The goal is to optimize the recycling of organic waste using nature-inspired bioreactors like composting, mushroom and insect farming in urban agriculture settings, Hénault-Ethier  said in an email to Research Money.

The team will quantify the carbon footprint of different ways to upcycle organic waste, validate business and consumer acceptability of the novel production methods and food or fertilizing products, and examine the impact of expanding such circular clusters across Canada.

Modelling by Hénault-Ethier and project partners shows that in Quebec, more than 160,000 tonnes of carbon dioxide emissions could be avoided if agri-food waste were transformed using decentralized composting, mushroom cultivation and insect farming. In addition, about 200,000 tonnes of additional CO2 could be sequestered in fertilized agricultural soils.
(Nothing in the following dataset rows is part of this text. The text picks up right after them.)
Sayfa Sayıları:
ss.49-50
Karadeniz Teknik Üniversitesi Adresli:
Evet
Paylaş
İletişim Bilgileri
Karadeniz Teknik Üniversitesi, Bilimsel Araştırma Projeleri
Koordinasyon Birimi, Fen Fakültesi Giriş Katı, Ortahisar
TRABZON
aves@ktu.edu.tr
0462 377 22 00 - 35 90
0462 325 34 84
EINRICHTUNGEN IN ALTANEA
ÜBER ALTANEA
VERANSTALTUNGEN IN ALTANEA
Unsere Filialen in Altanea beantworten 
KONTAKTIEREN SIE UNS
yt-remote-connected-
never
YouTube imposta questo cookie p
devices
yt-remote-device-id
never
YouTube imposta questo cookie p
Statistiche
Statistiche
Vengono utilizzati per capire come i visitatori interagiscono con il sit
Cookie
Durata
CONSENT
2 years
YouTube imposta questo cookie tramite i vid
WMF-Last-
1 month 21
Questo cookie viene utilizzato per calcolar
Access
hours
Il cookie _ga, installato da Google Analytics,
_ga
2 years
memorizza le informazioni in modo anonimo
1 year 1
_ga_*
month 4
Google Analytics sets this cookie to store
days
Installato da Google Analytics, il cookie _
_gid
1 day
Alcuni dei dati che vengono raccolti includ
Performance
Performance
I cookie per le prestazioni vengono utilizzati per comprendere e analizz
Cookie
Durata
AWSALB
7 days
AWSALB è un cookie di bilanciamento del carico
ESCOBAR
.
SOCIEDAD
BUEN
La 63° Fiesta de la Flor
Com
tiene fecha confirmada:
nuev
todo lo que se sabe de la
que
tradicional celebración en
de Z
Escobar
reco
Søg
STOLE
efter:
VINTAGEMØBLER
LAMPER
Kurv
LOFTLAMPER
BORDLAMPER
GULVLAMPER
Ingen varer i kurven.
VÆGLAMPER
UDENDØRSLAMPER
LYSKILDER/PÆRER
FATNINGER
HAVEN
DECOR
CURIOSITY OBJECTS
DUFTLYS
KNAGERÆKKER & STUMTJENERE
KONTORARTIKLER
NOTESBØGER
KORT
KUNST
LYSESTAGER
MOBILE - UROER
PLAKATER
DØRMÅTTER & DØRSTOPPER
 The type of composting reactor the team will study is produced in Quebec and exported across Canada and the world. Better understanding the reactor’s operational parameters to reduce GHG emissions and control pathogens will help expand the market for the reactor system.

Quebec also has many small-scale insect farmers, noted Hénault-Ethier, who co-founded Try-Cycle, a Montreal insect farm. Deploying insect agriculture throughout Quebec, at a human scale rather than using centralized large insect plants, could provide quality jobs for farmers and facilitate local organic waste upcycling – minimizing transportation and GHG emissions, she said.

She added that improving mushroom-farming production methods, by minimizing wasted batches due to contamination, and avoiding energy-intensive sterilization processes, could boost the return on investment for mushroom farmers. These technologies also could be exported.

Said Hénault-Ethier: “We can really reduce the carbon footprint of the agri-food system by creating a circular economy inspired by the natural functioning of ecosystems, and optimize these applications using the power of genomics.”